Text provided ->
From: Dmitry Torokhov
Date: Wednesday, September 3, 2008 - 12:06 pm

I understand. Jiri, how did active MUX problem manifest on

Well, we need a device to respond to our queries to figure out if it
is present or not ;) The box may not have any devices attached but


This is as close as it gets. Biding should cause the controller to be
flushed of any pending data and start afresh.

-- 
Dmitry
--

From: Jiri Kosina
Date: Wednesday, September 3, 2008 - 1:03 pm

If Christopher doesn't respond himself, I will dig it out from my 
archives, it has been quite some time already since this has been 
originally reported.

If I remember correctly, when 'nomux' wasn't used, psmouse used to 
complain a lot about losing synchronization and then the mouse pointer 
either went crazy or froze completely.

Christoph?

Thanks,

-- 
Jiri Kosina
SUSE Labs
--

From: Daniel Barkalow
Date: Thursday, September 4, 2008 - 5:05 pm

Attached. This has me typing some unimportant stuff, and then it sticks, 
then I plug in a USB keyboard, then I tried unbinding the i8042 and 
binding it again; the audio stuttered briefly, and recovered, and I did it 
again, and then saved this log.

	-Daniel
*This .sig left intentionally blank*
--

From: Dmitry Torokhov
Date: Thursday, September 4, 2008 - 5:46 pm

That is untruth :))

-- 
Dmitry
--

From: Daniel Barkalow
Date: Thursday, September 4, 2008 - 8:27 pm

Can I blame my keyboard? No, probably not, I sent that with the keyboard 
working. In any case, now it's attached for real.

	-Daniel
*This .sig left intentionally blank*
From: Jiri Kosina
Date: Wednesday, September 3, 2008 - 4:50 am

I guess so, yes.

Recorded information ->
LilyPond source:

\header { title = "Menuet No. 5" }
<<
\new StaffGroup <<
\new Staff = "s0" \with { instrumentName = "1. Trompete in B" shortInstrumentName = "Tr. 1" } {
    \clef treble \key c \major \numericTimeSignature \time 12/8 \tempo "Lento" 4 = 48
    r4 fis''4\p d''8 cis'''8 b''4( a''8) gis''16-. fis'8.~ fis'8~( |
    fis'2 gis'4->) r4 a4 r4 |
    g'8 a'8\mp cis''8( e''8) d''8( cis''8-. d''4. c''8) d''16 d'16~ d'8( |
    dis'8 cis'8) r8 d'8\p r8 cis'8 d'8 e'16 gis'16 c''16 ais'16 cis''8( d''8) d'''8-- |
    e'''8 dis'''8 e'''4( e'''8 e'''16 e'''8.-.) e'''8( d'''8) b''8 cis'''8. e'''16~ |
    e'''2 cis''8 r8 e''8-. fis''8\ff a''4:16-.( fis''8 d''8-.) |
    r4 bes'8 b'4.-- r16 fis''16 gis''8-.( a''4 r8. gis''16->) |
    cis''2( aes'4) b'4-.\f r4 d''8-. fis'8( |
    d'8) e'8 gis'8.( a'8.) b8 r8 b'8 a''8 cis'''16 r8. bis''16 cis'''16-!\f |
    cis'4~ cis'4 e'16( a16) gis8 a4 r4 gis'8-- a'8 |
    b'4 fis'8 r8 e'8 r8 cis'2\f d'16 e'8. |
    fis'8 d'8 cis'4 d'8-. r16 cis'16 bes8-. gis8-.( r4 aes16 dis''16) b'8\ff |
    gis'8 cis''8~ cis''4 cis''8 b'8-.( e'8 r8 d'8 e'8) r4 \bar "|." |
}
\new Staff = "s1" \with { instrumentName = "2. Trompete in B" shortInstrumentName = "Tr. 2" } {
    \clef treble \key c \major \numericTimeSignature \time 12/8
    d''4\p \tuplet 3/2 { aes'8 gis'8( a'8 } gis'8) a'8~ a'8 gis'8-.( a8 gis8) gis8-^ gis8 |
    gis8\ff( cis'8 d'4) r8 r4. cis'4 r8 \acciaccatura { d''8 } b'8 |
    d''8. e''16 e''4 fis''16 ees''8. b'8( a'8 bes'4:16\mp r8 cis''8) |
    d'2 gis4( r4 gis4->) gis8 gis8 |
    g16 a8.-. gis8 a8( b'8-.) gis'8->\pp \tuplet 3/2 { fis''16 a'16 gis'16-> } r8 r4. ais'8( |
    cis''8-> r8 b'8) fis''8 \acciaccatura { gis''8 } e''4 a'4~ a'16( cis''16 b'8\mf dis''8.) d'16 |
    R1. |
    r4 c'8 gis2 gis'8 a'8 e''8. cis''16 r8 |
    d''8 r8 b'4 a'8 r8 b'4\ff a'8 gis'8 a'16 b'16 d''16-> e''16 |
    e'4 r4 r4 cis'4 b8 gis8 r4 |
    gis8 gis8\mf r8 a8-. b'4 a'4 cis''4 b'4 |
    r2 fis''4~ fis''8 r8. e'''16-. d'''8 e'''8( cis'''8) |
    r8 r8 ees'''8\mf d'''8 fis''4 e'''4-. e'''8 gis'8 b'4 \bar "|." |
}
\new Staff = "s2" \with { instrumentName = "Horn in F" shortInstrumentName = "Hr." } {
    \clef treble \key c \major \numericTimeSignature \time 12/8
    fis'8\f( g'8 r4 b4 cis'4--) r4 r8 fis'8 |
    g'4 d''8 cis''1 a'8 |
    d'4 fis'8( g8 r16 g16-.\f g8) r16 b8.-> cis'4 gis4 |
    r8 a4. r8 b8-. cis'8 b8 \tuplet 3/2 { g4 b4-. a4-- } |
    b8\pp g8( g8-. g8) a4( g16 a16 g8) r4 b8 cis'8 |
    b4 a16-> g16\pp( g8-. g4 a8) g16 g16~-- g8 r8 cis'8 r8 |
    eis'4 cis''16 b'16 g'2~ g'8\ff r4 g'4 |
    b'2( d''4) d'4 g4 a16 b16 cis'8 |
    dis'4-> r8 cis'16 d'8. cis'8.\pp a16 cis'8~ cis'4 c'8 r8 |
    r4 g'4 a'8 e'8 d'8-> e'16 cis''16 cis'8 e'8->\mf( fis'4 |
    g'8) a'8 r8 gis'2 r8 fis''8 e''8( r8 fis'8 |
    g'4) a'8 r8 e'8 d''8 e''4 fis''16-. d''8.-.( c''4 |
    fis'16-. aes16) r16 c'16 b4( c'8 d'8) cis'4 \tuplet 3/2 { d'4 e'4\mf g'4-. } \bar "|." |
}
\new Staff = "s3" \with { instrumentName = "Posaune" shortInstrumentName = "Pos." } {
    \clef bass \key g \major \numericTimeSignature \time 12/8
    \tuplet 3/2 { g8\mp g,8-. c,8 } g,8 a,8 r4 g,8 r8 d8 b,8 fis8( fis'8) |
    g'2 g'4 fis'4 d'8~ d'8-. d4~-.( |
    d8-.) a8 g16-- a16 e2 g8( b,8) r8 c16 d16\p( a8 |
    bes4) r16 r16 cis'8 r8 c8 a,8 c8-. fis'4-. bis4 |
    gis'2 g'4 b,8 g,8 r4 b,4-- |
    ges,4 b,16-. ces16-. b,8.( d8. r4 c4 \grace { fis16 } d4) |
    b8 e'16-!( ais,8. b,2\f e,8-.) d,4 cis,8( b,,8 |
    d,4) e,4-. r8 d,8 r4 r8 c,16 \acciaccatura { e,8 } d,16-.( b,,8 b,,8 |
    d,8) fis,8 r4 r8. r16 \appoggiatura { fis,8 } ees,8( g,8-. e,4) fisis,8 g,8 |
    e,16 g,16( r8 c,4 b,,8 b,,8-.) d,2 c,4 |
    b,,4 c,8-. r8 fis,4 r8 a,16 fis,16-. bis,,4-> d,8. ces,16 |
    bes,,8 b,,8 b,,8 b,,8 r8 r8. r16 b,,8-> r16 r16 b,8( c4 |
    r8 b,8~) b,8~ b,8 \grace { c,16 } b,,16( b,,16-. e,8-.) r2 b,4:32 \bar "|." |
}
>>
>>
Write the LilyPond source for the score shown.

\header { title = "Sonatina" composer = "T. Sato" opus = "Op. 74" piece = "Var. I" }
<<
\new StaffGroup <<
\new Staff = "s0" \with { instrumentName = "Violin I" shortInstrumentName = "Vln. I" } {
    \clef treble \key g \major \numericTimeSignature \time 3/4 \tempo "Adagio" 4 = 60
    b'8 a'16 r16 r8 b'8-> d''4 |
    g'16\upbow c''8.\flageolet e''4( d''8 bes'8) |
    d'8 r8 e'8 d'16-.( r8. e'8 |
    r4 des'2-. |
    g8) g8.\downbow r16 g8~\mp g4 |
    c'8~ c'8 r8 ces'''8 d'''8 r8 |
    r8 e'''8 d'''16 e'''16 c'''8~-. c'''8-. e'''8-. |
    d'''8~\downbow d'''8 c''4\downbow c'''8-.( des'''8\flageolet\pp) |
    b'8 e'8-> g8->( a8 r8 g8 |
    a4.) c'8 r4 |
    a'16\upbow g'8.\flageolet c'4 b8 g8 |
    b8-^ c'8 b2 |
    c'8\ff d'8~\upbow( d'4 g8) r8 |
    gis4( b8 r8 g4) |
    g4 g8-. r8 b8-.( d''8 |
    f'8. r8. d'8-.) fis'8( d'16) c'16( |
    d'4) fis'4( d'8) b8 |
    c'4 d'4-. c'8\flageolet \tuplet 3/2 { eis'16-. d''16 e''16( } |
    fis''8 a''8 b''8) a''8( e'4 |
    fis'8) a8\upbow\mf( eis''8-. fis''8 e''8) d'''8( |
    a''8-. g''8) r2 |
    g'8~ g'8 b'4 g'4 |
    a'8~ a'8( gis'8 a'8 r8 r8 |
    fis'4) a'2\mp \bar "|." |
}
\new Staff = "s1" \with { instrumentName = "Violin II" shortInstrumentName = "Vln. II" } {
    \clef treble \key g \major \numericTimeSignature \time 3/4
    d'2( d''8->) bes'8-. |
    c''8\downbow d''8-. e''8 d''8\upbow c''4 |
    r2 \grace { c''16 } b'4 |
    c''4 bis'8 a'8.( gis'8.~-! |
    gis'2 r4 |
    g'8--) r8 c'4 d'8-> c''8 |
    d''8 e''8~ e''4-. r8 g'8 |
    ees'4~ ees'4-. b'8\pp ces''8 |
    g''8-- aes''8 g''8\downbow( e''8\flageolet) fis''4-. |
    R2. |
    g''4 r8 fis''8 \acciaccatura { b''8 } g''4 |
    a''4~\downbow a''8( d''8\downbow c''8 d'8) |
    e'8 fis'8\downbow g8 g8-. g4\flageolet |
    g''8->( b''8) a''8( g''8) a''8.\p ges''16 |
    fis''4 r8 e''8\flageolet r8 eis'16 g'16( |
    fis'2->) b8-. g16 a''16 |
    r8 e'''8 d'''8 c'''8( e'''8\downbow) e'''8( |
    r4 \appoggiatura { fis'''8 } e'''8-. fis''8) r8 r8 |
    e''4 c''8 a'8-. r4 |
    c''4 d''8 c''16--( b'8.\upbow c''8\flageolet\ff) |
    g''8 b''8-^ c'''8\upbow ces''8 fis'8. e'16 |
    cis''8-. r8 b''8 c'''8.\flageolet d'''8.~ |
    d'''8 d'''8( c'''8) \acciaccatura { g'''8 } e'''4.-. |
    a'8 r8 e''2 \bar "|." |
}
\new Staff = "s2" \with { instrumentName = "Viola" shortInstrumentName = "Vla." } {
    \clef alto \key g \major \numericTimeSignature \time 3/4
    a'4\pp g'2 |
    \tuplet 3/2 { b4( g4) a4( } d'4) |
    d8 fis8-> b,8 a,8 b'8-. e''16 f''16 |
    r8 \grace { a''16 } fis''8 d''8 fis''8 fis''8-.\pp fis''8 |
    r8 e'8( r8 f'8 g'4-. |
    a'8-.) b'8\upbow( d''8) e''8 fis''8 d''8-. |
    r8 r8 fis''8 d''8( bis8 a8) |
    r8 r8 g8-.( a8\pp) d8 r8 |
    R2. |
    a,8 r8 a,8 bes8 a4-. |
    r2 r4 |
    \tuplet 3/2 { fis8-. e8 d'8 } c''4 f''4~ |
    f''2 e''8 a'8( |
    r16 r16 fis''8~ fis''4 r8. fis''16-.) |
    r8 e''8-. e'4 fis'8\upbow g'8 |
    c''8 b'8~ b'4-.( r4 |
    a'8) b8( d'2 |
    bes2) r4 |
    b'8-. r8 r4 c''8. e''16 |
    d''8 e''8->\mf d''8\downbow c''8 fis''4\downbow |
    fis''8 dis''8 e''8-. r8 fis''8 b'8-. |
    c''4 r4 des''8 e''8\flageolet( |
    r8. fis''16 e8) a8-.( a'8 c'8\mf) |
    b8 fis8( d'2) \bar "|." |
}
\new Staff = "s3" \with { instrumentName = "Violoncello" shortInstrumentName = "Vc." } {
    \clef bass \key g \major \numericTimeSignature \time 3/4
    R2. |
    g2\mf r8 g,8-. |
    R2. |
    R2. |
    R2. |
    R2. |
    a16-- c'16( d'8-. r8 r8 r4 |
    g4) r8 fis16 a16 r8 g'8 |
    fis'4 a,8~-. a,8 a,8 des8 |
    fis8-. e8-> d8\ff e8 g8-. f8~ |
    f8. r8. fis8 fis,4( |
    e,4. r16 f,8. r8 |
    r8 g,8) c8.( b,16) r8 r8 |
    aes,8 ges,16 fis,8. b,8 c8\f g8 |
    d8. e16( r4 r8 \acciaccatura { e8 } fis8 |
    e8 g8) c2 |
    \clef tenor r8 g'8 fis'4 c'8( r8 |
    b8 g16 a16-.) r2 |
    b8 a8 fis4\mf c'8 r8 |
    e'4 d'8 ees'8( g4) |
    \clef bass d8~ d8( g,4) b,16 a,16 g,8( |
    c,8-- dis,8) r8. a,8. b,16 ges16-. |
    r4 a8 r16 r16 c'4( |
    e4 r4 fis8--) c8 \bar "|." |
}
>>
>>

Directive ->
Quote the entire mailing list thread, word for word, from its first line to its last.

Result of the task ->
From: Dmitry Torokhov
Date: Wednesday, September 3, 2008 - 12:06 pm

I understand. Jiri, how did active MUX problem manifest on

Well, we need a device to respond to our queries to figure out if it
is present or not ;) The box may not have any devices attached but


This is as close as it gets. Biding should cause the controller to be
flushed of any pending data and start afresh.

-- 
Dmitry
--

From: Jiri Kosina
Date: Wednesday, September 3, 2008 - 1:03 pm

If Christopher doesn't respond himself, I will dig it out from my 
archives, it has been quite some time already since this has been 
originally reported.

If I remember correctly, when 'nomux' wasn't used, psmouse used to 
complain a lot about losing synchronization and then the mouse pointer 
either went crazy or froze completely.

Christoph?

Thanks,

-- 
Jiri Kosina
SUSE Labs
--

From: Daniel Barkalow
Date: Thursday, September 4, 2008 - 5:05 pm

Attached. This has me typing some unimportant stuff, and then it sticks, 
then I plug in a USB keyboard, then I tried unbinding the i8042 and 
binding it again; the audio stuttered briefly, and recovered, and I did it 
again, and then saved this log.

	-Daniel
*This .sig left intentionally blank*
--

From: Dmitry Torokhov
Date: Thursday, September 4, 2008 - 5:46 pm

That is untruth :))

-- 
Dmitry
--

From: Daniel Barkalow
Date: Thursday, September 4, 2008 - 8:27 pm

Can I blame my keyboard? No, probably not, I sent that with the keyboard 
working. In any case, now it's attached for real.

	-Daniel
*This .sig left intentionally blank*
From: Jiri Kosina
Date: Wednesday, September 3, 2008 - 4:50 am

I guess so, yes.